_Work instructions_
Copy everything in the townhome renovation text from "The bathroom upstairs" down to "Why? THE SINK." word for word.

This place was in rough shape when we finally got our hands on it. Honestly, we don’t really like to speak poorly of our past and current tenants publicly, because that’s just rude and unprofessional, but the state of this townhome was probably 40% the previous owner’s fault and 60% the last tenant’s fault. In our few short years of owning and flipping rentals, we’ve seen some pretty nasty things, but this one just might take the cake.

1. Why did I name it the Salmon House?

Easy – the tenant had a penchant for painting EVERYTHING very poorly, but the downstairs bathroom was a glowing salmon hue. I’m talking the walls. The ceiling. The baseboards. The vanity. The towel bars. The toilet. YES. EVEN PART OF THE TOILET. I can’t tell if they were just a messy painter or a secret art prodigy in the making…

2. All we were missing were the roaches.

In the kitchen we found it all – grease, stains, moldy appliances, enough random spice packets to start your own market. The smell from the kitchen sink was enough to take down a grown man (trust me, although he’ll never admit it, I think Grayson almost succumbed). But alas, no roaches. At least there’s that.

Also, please note the glowing salmon bathroom in the reno photos. I swear, it’ll never get old.

3. The time we almost died…and almost blew our budget.

The living room was probably the easiest fix. Apart from having to fill what felt like 3,209,230,852 nail holes and scraping and skim coating the ceiling, everything else was pretty straight forward. Paint the walls, install the LVP, new baseboards, new electrical, new electric fireplace insert… OH AND DON’T DIE WHEN A SLIDING DOOR ALMOST FALLS ON YOU. It’s fine. We’re fine. Everything is fine.

4. Is it still a bedroom if there are more holes than walls?

Alternate title – should we be concerned about the hooks on the outside of the doors…? The bedrooms really weren’t that bad. I mean, apart from some very, very deep stains in the carpet and the fact that clearly every wall and door had been beaten to smithereens, they really weren’t bad. Oh, and the hooks on the exteriors of all the doors to keep them shut from the outside. (Yes, we reported it to the appropriate authorities. No, we had no reason to suspect anything the whole time they were our tenant. No, no one we told cared. Yes, we’ve seen worse… like the time I’m 98% certain we walked through a serial killer’s unit while touring a property we were interested in buying. But that’s a story for another day.) Did I mention humans are weird?

4. The pièce de résistance

The bathroom upstairs was probably what was in the worst shape. Yes, worse than the salmon bathroom. Worse than the kitchen sink. Worse than potentially being crushed to death/being cut to death by glass shards from a fallen sliding door. Why? THE SINK.

Let me paint you a mental image. You walk in to the bathroom and are greeted by a shell-shaped sink, discolored from years of use, or perhaps just bad design taste. At this point, it’s honestly too far gone to tell. You can overlook the crusty toothpaste stuck to the bowl, even the used tampon in the vanity. You’ve seen worse at this point. But what you’ve never been confronted with is the level of horrendous contained in the mixture of 36 years build up in the drain. A respirator alone wasn’t enough to conquer the smell.

Don’t worry, we replaced all the plumbing. Yes, even in the wall. It was that bad.

Also, here’s some friendly advice: if you find yourself in the middle of a global pandemic that’s causing record orders of home improvement supplies and massive shipping delays, don’t try to order a tub surround. It’ll come broken…twice. And then the shipping delay will cause the third one to be delivered months after you need it. Just tile the dang thing from the get go so you aren’t outside using a wet saw in December like us. Plus, it lasts longer, looks better, and actually ends up being cheaper anyway.

I can’t believe it took me so long to finally document this renovation, but I think I honestly just needed to take a step back from the project and focus on some things I’m passionate about before I could cope with sharing this one. Hopefully my personal therapy session was at least somewhat entertaining!

_Data extract_
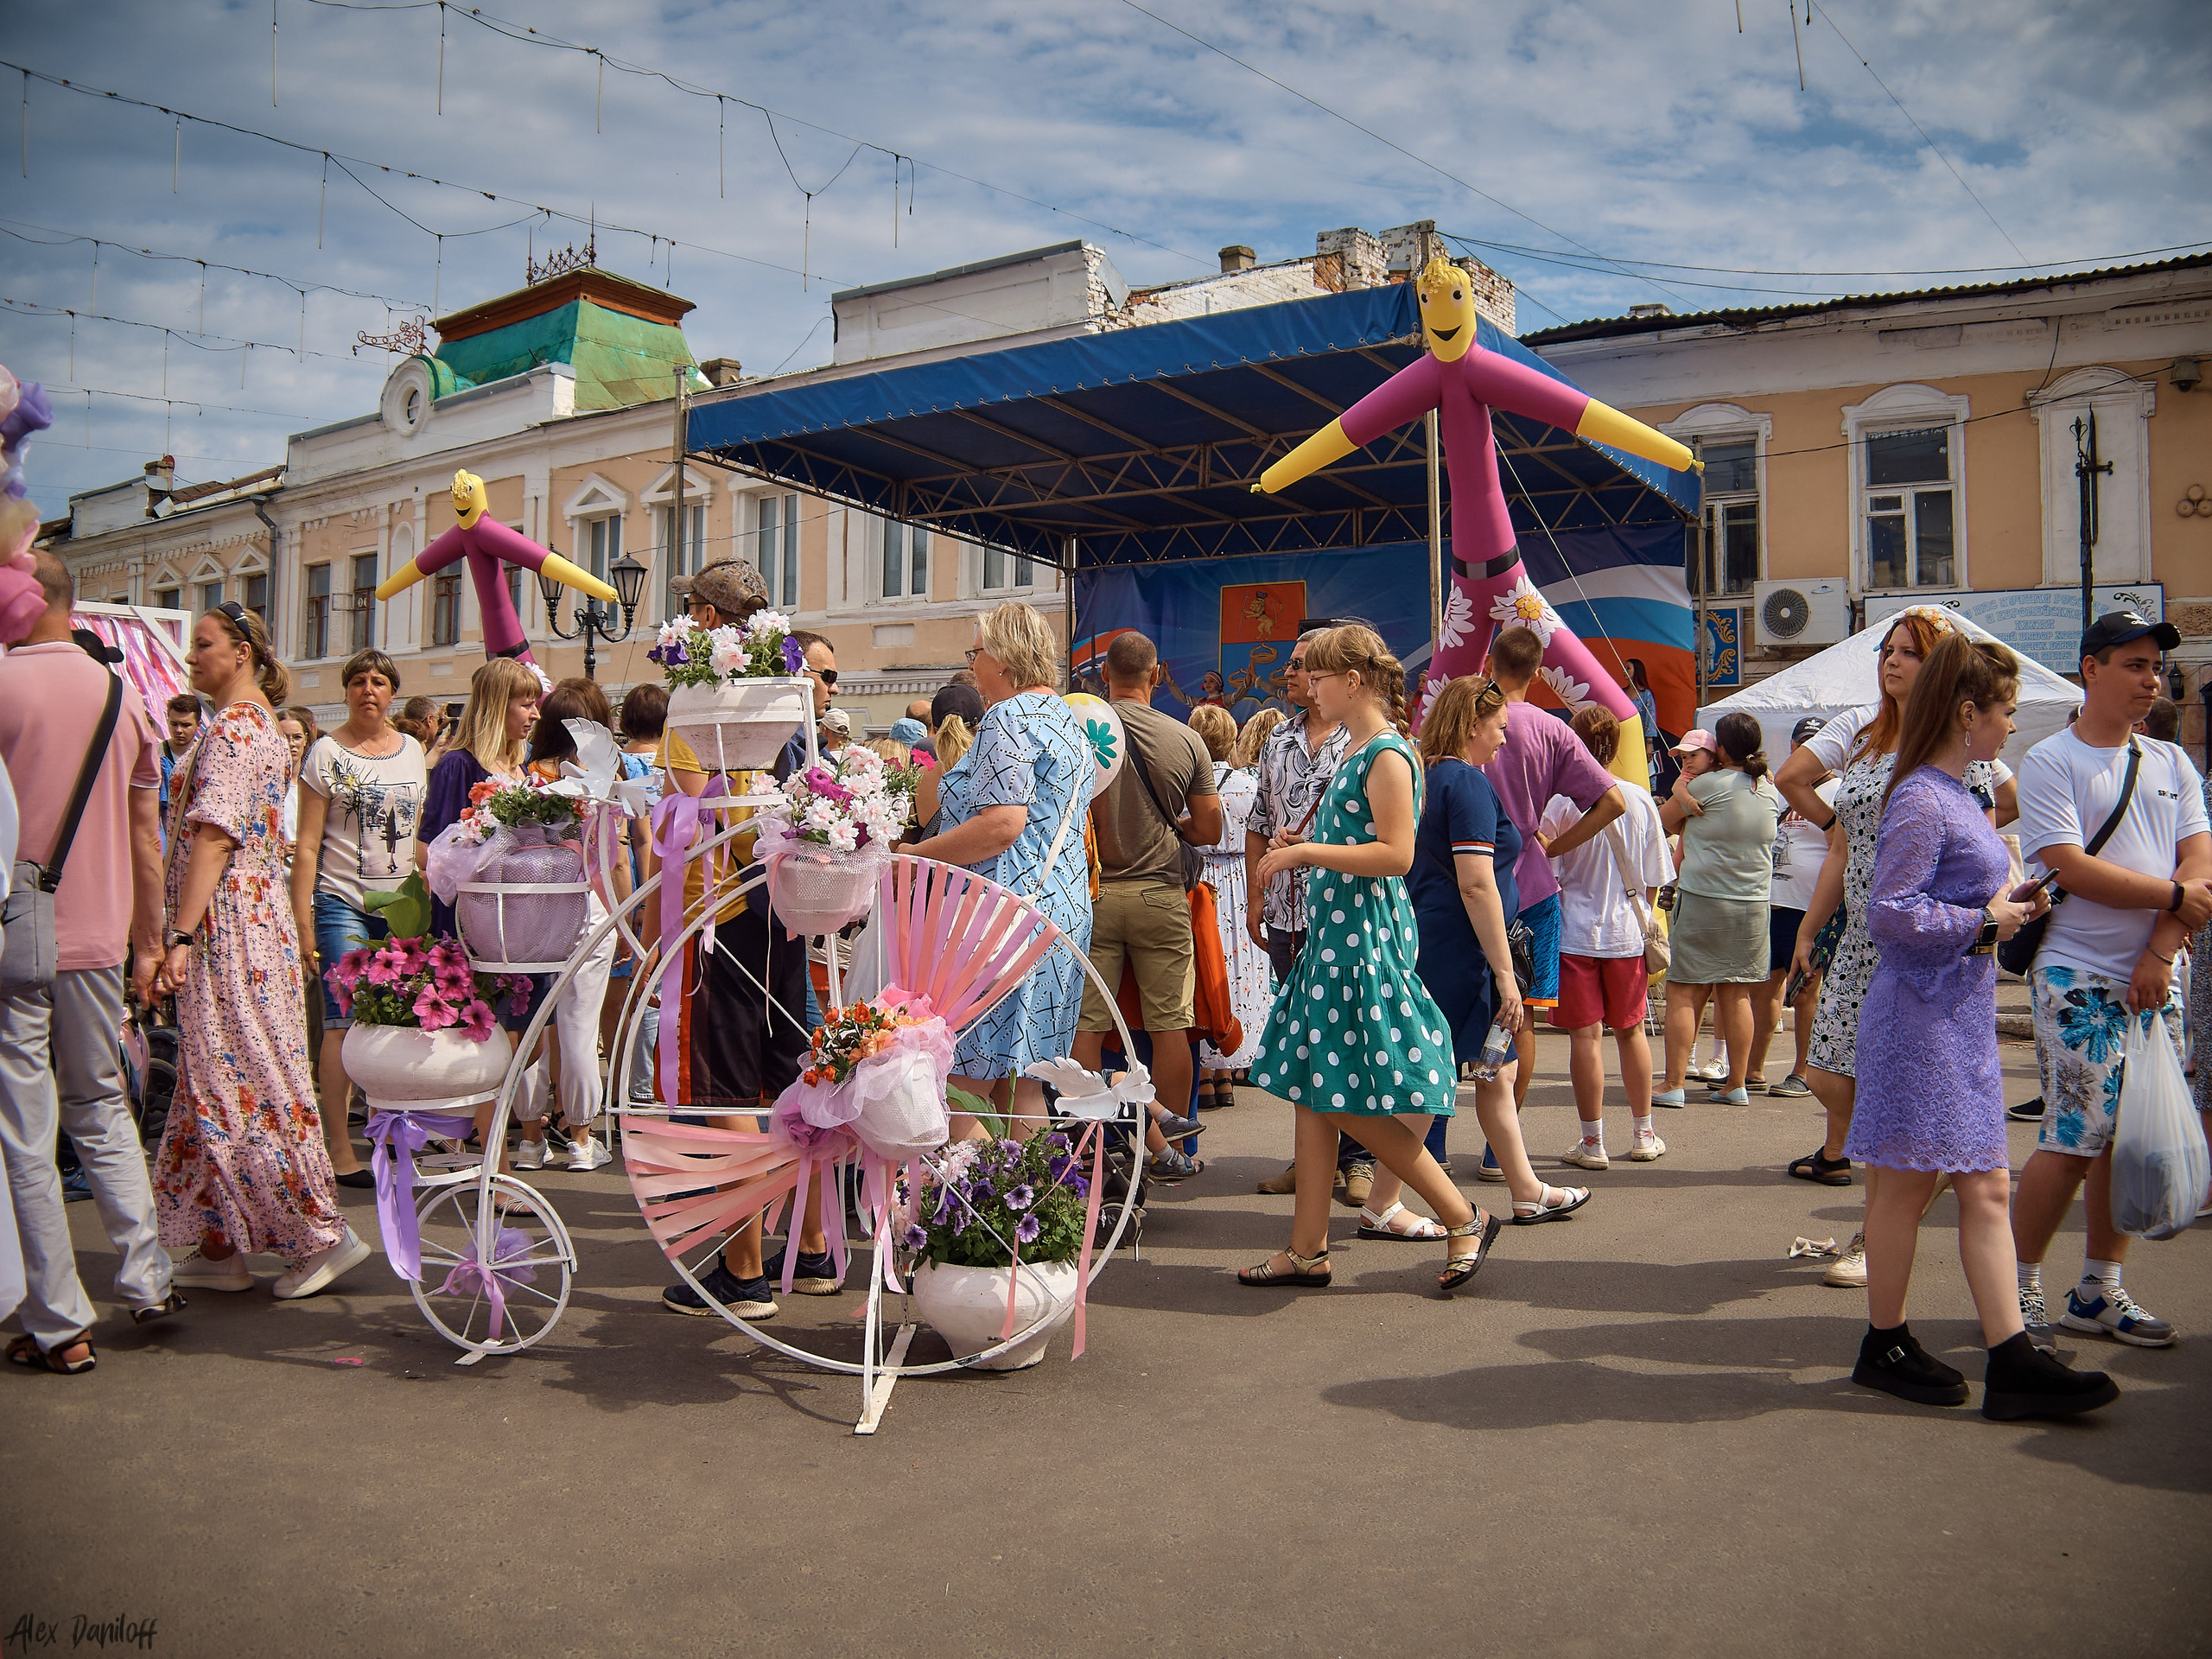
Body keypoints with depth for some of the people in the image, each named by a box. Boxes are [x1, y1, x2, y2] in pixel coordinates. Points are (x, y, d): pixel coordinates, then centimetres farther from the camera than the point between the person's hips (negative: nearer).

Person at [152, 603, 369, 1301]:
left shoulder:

_Task solution_
The bathroom upstairs was probably what was in the worst shape. Yes, worse than the salmon bathroom. Worse than the kitchen sink. Worse than potentially being crushed to death/being cut to death by glass shards from a fallen sliding door. Why? THE SINK.